Masyarakat Telematika Indonesia menilai regulasi baru tersebut cenderung tidak pro pada pelaku bisnis penyedia pusat data lokal dan memberikan peluang leluasa bagi pelaku global.

Namun, Kementerian Komunikasi dan Informatika menyatakan, tak masalah di mana pun penempatan pusat data.

Plt Direktur Pengendalian Aplikasi Informatika Kementerian Komunikasi dan Informatika, Anthonius Malau, menuturkan, dalam regulasi tersebut telah mengatur secara definitif data apa saja yang wajib disimpan di Indonesia dan data apa saja yang boleh disimpan di luar negeri.


Berita Terkait:

“Jadi, semua data yang berkaitan dengan transaksi elektronik lingkup publik, itu wajib di Indonesia, itu perbedaannya. Sementara, transaksi lingkup privat itu bisa [disimpan] di Indonesia, bisa di luar negeri,” kata Anthonius saat ditemui Cyberthreat.id  di Jakarta, Rabu (29 Oktober 2019).

Tak hanya itu, kata dia, semua perusahaan digital yang beroperasi di Indonesia harus mendaftarkan diri ke pemerintah. Ini fungsinya, kata dia, untuk mengetahui data–data apa saja yang dihimpun dari pengguna dan bagaimana penyimpanannya.

Hal ini dimaksudkan “supaya pemerintah mengetahui data apa saja yang dihimpun oleh perusahaan digital tersebut,” ujar dia.

Anton mengatakan fisik pusat data seharusnya tidak menjadi masalah. Yang menjadi isu utamanya adalah perlindungan datanya.
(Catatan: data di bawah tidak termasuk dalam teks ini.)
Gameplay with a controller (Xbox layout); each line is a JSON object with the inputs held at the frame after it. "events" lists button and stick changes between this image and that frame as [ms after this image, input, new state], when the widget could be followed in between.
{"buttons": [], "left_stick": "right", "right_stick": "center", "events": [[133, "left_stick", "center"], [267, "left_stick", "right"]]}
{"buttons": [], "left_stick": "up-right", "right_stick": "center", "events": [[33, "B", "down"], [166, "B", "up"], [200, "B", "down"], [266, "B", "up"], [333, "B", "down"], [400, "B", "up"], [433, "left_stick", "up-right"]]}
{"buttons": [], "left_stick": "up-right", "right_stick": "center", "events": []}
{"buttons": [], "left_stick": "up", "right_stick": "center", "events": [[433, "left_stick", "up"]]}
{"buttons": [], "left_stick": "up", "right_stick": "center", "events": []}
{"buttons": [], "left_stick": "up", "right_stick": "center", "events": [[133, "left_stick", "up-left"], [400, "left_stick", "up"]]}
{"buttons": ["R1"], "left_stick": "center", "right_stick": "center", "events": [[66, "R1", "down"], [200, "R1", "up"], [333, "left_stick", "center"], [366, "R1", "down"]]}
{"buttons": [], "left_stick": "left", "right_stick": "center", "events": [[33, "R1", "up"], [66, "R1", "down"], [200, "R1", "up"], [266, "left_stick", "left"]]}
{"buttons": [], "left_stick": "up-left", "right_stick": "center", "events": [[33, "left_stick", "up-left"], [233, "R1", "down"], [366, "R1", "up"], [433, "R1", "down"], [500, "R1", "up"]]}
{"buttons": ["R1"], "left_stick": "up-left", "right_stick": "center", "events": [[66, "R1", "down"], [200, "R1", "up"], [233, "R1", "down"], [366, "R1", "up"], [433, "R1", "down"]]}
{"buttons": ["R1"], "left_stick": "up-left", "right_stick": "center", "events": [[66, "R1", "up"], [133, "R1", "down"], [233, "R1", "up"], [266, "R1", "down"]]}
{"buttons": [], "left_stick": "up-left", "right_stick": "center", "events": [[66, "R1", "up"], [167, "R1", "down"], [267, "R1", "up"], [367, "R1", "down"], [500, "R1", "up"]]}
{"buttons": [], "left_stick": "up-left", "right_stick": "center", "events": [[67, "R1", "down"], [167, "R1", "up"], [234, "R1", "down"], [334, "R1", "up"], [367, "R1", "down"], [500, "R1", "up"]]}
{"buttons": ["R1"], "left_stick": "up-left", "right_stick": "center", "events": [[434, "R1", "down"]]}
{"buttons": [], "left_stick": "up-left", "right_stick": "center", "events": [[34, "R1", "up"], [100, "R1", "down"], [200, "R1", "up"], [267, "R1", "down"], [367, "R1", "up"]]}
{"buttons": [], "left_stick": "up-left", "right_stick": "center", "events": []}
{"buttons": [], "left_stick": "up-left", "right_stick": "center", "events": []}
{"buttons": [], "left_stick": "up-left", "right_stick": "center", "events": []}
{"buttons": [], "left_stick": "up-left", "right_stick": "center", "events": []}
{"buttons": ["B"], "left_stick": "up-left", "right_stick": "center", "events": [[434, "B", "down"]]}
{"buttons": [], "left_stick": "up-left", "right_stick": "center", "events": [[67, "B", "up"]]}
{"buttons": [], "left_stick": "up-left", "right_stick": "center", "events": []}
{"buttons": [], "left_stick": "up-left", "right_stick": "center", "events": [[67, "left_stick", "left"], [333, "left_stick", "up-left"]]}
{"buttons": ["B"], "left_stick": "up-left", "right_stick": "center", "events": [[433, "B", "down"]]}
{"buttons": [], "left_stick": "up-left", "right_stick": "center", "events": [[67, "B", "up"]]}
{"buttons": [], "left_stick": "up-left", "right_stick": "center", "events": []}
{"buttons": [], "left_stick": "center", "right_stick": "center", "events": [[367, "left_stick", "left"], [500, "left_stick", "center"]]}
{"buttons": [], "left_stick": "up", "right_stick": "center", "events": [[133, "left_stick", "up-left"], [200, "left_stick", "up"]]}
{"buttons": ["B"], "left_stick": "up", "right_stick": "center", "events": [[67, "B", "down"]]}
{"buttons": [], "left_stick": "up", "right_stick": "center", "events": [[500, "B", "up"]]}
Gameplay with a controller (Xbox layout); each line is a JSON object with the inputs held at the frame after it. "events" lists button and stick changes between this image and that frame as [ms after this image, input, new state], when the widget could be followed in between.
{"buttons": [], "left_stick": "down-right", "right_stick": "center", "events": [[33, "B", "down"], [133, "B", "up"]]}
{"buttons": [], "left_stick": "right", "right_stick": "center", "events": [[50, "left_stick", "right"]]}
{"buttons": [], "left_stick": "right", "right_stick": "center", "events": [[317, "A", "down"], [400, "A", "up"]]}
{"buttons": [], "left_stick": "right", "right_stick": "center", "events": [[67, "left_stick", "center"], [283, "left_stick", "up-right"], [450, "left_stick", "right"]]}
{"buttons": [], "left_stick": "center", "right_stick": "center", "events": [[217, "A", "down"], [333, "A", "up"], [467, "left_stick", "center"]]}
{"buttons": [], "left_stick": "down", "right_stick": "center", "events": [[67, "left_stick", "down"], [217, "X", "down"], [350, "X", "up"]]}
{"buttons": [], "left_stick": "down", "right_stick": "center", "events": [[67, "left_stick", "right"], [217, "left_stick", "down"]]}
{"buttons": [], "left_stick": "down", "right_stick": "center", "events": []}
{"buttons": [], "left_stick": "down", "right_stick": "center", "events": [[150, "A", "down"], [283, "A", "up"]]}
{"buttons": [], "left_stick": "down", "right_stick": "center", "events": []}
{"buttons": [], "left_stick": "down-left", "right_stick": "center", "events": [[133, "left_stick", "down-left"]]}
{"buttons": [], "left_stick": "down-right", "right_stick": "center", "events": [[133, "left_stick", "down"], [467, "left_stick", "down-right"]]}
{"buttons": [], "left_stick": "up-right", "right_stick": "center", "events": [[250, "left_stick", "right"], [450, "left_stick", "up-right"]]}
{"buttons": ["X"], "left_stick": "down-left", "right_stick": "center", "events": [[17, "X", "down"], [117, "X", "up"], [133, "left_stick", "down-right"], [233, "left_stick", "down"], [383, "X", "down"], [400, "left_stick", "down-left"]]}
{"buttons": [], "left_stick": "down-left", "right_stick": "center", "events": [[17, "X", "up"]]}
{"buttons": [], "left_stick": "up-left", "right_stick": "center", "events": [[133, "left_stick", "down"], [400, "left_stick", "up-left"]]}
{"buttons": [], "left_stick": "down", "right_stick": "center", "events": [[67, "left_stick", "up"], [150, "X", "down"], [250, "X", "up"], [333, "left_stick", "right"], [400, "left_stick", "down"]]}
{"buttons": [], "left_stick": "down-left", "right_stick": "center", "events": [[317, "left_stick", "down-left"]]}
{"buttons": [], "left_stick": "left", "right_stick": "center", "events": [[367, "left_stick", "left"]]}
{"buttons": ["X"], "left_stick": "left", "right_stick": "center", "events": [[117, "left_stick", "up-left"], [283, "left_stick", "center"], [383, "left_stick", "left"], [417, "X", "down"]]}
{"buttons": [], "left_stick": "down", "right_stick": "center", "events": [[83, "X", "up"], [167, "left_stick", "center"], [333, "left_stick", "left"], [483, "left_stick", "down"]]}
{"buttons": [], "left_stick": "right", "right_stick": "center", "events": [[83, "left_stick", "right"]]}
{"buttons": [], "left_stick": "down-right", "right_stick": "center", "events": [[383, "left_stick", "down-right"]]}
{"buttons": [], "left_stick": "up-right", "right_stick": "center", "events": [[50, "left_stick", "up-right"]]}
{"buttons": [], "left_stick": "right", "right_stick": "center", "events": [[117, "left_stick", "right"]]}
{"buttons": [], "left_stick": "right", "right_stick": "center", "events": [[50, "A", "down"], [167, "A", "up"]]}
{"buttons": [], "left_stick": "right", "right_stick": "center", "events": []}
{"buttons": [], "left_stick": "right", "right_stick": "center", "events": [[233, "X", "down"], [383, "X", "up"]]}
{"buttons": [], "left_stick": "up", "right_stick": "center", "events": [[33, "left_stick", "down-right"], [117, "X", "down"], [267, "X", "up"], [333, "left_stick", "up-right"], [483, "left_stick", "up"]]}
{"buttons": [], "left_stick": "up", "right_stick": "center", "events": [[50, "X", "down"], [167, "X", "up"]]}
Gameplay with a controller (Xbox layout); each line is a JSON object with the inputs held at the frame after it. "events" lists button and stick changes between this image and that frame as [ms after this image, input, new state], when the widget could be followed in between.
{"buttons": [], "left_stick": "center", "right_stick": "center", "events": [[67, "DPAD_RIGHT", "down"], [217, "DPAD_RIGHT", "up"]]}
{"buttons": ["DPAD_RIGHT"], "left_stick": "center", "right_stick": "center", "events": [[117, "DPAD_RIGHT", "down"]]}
“Seperti yang kita ketahui, isu utama dari data itu sendiri keamanan. Mana mungkin kita mau menyimpan data di tempat yg tidak aman, maka keamanan itu menjadi hal yang penting,” kata dia.

Ia juga menilai PP tersebut juga sama sekali tidak berbenturan dengan kedaulatan data. Yang harus digarisbawahi adalah jika masyarakat tidak memiliki akses terhadap data tersebut, itu baru bisa dikatakan tidak berdaulat.

“Jadi, data bisa disimpan di mana saja, tapi tetap sesuai dengan pembagian data yang sudah dicantumkan, dan kita bisa akses data tersebut kapan saja,” kata dia.

Ia mengatakan, tak masalah dengan sejumlah kalangan yang menolak PP 71 dan sudah sewajarnya masyarakat waswas terkait dengan hal tersebut.

Yang harus dipastikan adalah “peraturan ini ada untuk kebaikan semua pihak, tentu bukan tanpa alasan diterbitkannya PP ini,” tutur Anthonius.